With a new Immigration Minister this week, could we please get some reality to bringing our people home?
People can probably still remember that sweet time where we didn’t have a World War Z immigration policy.
A time where New Zealand citizens were not walled into compulsory hotels, to prove they will not become the Undead and stalk our supermarkets at night.
It’s as if the entire Zombie Apocalypse film and literature phenomenon was one of Hollywood’s most accurate prophecies.
There’s concern from Minister of Everything Dr Wood that we are running out of recovery places. How many empty hotels could she possibly want?
We have had the extraordinary situation of seasonal workers from the Pacific Islands trapped here because their work visas ran out and the work ran out and they weren’t entitled to welfare, so they became pure charity cases. FFS grant them a year-long residency; we get our crops picked and pruned, the islands keep getting desperately needed remittances.
We also have a global pandemic the likes of which we have not seen for a century, which is pushing everyone who can come home, to come home fast. Whatever the Cabinet outcome of charging Citizens and Permanent Residents for the right to get back in to their own land, one thing is clear: immigration policy has gone right up the fu-fu valve.

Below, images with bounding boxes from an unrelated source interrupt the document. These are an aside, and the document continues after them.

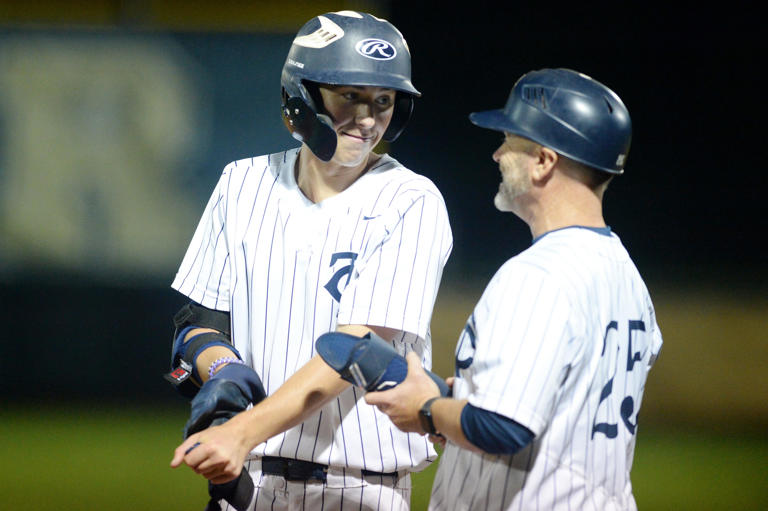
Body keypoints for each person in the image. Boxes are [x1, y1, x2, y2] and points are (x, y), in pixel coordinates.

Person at [166, 10, 453, 511]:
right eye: (350, 96)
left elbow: (354, 351)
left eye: (383, 100)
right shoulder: (241, 184)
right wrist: (224, 368)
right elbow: (197, 325)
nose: (368, 119)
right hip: (248, 485)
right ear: (301, 95)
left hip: (361, 490)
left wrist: (241, 431)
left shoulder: (410, 199)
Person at [365, 68, 663, 510]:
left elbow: (502, 427)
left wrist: (428, 410)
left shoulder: (538, 275)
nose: (497, 153)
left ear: (544, 161)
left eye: (511, 140)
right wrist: (458, 404)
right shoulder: (626, 276)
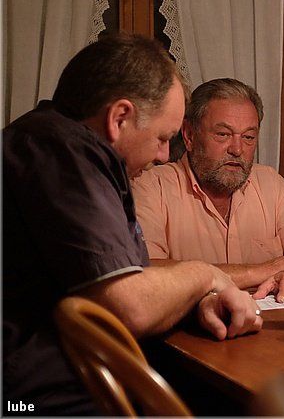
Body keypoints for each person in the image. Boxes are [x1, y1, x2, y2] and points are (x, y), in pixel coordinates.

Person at [3, 33, 263, 415]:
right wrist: (207, 275)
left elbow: (130, 280)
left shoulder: (63, 146)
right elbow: (129, 307)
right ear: (119, 118)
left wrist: (198, 302)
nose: (163, 155)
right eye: (162, 137)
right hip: (45, 402)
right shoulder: (59, 151)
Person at [132, 78, 284, 301]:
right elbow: (146, 274)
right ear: (189, 135)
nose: (237, 149)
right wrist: (264, 270)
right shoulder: (152, 188)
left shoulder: (271, 184)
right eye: (223, 135)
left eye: (249, 137)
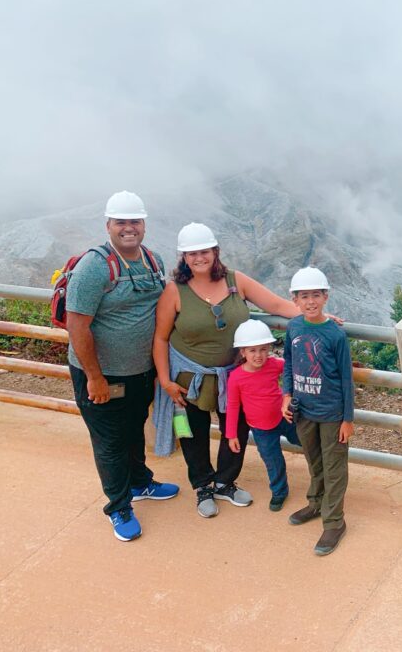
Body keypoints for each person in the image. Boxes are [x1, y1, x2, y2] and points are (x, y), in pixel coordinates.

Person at [152, 222, 308, 519]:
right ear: (183, 258)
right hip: (188, 380)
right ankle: (202, 487)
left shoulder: (236, 281)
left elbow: (275, 304)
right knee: (190, 433)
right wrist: (165, 381)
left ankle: (225, 481)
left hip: (234, 378)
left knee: (235, 429)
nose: (199, 257)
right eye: (192, 253)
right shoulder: (175, 291)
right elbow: (160, 338)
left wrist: (314, 315)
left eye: (205, 251)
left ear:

In April 729 immigrants came in – over 500 of whom were citizens. 681 people left, over 600 of whom weren’t our citizens. Every month for the previous 12 months net migration was averaging 6,500 a month. Work that out.
Pretty much no-one who is not a Citizen or Permanent Resident is going to get approved to live here. It’s hard enough to get an exemption permit to even work here. And you can’t even get a ticket on the plane.
So far, Winston Peters’ wish to cap inward migration at 15,000 looks pretty do-able.
But the demand for our own people to come back into New Zealand isn’t going to stop. It’s been estimated that there are as many as one million New Zealand passport holders out there – and while many won’t come home, under the current global circumstances a lot more will. Historically our annual inflow of Kiwis coming back to New Zealand is about 34,000. That’s usually balanced by outflows, but won’t be now.
Now, I could reach for a great series of abstract nouns about “Welcome Home”….
…. something about the immigration surges we’ve taken in that have helped real people ….
… and weep buckets and wonder at the moral, social, and economic strength this gave us.
But there’s something more practical at hand. This new 2020 immigration surge by our own passport holders is a cornucopia of talent and capital that needs recognising fast in this elections’ policy platform. Precisely when we need it.
No, they are very unlikely to pick grapes. I can’t see changes to the seasonal worker quotas.
But the New Zealanders getting pushed out of Hong Kong by China’s crackdown, tired of the competition in California, the chaos of New York and Washington, and the disease and incoherence of the U.K., what do they bring? Well, they bring the capital of the apartment they just sold, the children providing the dynamism our demography desperately needs, and bring their highly networked careers from overseas firms. And they already understand us, and have the right to be here. They are us.
By and large, these are the people who got out, and made it. More than we did: so we need them.
They may well buy property and stabilise our local market prices, or choose to rent and in so doing still boost overall property demand. For a wealth economy driven on mortgages, that’s pretty important. They may have to change careers and do Masters degrees and support our universities.
Even before Covid19 started in earnest, we had a net migration balance of +11,000 over the past year. Well and truly a record high for several decades.
So it looks like it had already started.
It’s just possible that the effectiveness of the KEA network and others may obviate the need for major policy changes.
And we don’t need to be International Rescue for the super-rich to live here.
In every respect the economic and social devastation of Covid-19 around the world and locally is just beginning to hit. So it’s all hands on deck.
We need immigration policies that actively court these people to bring their networks, their career specialisations, their wealth, back to where they came from.